The Canadian Task Force on Preventative Health Care has issued a new report on obesity.
The report notes that two-thirds of the Canadian population is now considered overweight or obese, nearly triple the number it was in the 1970’s
Dietitian Paula Brauer (PhD) is an associate professor in the Department of Family Relations and Applied Nutrition at the University of Guelph in Ontario, and a member of the The Canadian Task Force on Preventive Health CareListen
The new guidelines suggested by the Task Force, encourage primary care, ie family doctors, to take a more active role in advising their patients about weight issues.

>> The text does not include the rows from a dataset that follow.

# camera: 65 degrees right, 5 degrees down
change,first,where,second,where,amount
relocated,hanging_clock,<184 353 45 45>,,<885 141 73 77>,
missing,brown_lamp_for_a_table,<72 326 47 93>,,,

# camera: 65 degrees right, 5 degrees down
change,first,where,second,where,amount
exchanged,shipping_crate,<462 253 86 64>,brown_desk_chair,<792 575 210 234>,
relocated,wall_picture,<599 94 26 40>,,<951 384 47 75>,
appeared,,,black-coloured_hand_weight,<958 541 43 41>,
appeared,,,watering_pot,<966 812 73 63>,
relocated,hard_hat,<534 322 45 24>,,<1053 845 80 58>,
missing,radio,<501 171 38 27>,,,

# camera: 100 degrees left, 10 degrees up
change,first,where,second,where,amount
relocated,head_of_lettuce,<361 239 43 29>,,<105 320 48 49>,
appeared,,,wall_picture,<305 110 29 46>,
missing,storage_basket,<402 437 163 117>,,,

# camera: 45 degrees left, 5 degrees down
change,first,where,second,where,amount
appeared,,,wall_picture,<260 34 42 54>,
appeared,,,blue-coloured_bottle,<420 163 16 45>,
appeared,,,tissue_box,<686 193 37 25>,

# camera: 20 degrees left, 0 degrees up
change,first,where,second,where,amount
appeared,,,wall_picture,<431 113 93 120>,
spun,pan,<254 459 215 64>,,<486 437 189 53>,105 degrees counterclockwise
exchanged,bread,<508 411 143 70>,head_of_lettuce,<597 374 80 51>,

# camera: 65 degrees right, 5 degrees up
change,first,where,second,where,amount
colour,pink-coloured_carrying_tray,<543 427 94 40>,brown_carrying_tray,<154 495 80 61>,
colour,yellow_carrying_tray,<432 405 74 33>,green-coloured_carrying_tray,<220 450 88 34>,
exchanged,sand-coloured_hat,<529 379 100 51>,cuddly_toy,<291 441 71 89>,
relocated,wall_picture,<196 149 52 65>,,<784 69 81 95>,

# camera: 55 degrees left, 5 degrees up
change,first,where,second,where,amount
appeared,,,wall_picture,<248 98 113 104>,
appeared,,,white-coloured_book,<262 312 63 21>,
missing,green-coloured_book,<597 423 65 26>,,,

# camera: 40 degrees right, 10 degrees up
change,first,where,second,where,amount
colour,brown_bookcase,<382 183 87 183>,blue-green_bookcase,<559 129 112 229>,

They were published in the latest issue of the Canadian Medical Association Journal
Professer Brauer, who chaired the Task Force adult obesity working group says, “On average, adults gain one pound a year. The creeping pounds add up quickly and can result in significant weight gain. With excess weight comes the increased risk of several chronic conditions. This is why it is essential for doctors to regularly track patients’ weight, and when necessary, discuss a suitable strategy to manage the extra pounds. By doing this doctors can help their patients mitigate, or ideally, avoid the risks associated with obesity by either preventing or treating the problem.”
The Task Force recommends that doctors on the one hand, reduce the prescription of drugs to reduce patient’s weight, and on the other encourage or even refer to structured behavioural interventions of several weeks to months aimed at weight loss through a focus on diet, exercise, or lifestyle changes with the inclusion of counselling, education and environmental changes for long-term health.
The Task Force says their evidence is that 1 in 9 who engage in changes in behaviour will succeed in losing considerable weight.
The group points out that excess weight increases the risk of several chronic conditions including cardiovascular disease (CVD), some cancers, type 2 diabetes (T2D), osteoarthritis, joint and back pain.
The Task Force says that monitoring the body-mass index (BMI), although not perfect, is a simple and effective method for physicians to keep track of their patients weight situation.
They add that even a 5 percent weight loss will have benefits for the patient.